I received an earful from friends and others about this, from “I did not know this. Interesting….” to a lengthy post stating very politely, “I appreciate what you are saying but I disagree. Mrs. does refer to married and Miss can refer to single woman. Any woman, according to 1978 edition of, Amy Vanderbilt’s Complete Book of Etiquette states that a woman regardless of marital status can elect to use Ms. rather than Mrs. or Miss.

Because I was now curious when this title evolution took place, a little research was merited. I first stopped by the website www.ecenglish.com, but quickly noticed no one had remarked on it since 2009. Still, the same question was there; when to use Miss/Mrs.//Ms. A few of the comments confirmed my Facebook post thoughts, and a few were more along the lines of Amy Vanderbilt’s rules.

My second stop was an English language learning website, www.eslcafe.com. If you don’t think English is the most difficult language on the planet to learn, what with all of our homonyms and rule-breaking “i before e except for weird” exceptions, please let me know. (Having now taught it for 15 years I couldn’t explain some of these things if my life depended on it.) Author Dan Oliver stated Ms. should be used neutrally like Mr. is for males both married and unmarried.

Ms. is used for three occasions, he continues, those being for a woman in a position of authority, like a teacher; if one does not know the woman’s marital status; or if the woman is the addressee’s age or older.
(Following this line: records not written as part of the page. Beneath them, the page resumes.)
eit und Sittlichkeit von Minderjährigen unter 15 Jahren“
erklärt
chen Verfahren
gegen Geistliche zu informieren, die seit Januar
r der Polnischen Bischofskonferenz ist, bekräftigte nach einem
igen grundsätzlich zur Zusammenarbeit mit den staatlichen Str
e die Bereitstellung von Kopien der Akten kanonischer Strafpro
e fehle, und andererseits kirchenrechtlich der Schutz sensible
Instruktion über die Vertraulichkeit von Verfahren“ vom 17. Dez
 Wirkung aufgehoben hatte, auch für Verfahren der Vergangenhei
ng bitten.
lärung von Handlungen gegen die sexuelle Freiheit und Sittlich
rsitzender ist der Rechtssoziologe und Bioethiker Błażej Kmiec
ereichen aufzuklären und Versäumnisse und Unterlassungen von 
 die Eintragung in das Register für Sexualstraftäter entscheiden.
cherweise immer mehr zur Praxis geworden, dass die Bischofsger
Tell me that isn’t going to get someone in trouble trying to guess!

It is a matter of choice when it comes to a divorced woman still using her ex’s last name. She can still be Mrs. What-Was-I-Thinking? if she wants to be. Mrs. can also be used by widows. My head was starting to spin, and I was born here!

For years I have taught a book in my English classes where a much older woman, a teacher, went by Miss. When the father, talking to the son about the problem with her, addresses her as Mrs., he is corrected by the son stating “It’s Miss.” The father snidely replies, “That figures.” The meaning is clear – no one had ever asked her to get married because she was so nasty.

Since the writing of that book, though, the feminist movement has declared that Ms. can be used for any mature woman’s title. The website www.womeninbusiness.about.com goes into a discussion about the former use of the word mistress when it was still the feminine version of mister and not something tawdry. Definitely one of the English language’s smarter moves. Author Lakle Wolfe concurred that the word has been compressed to Ms. for married or unmarried women.

The only thing that is clear is Miss and Mr. can easily stand on their own if when addressing someone and one does not know his or her last name. For example, “Excuse me, Miss?” “Hey, Mr.?”

So I stand corrected, but I still don’t like it. Fortunately, with our hasty speech these days, the address is likely to come out “Mizz” anyway. Either way, etiquette fans, you’ll be safe.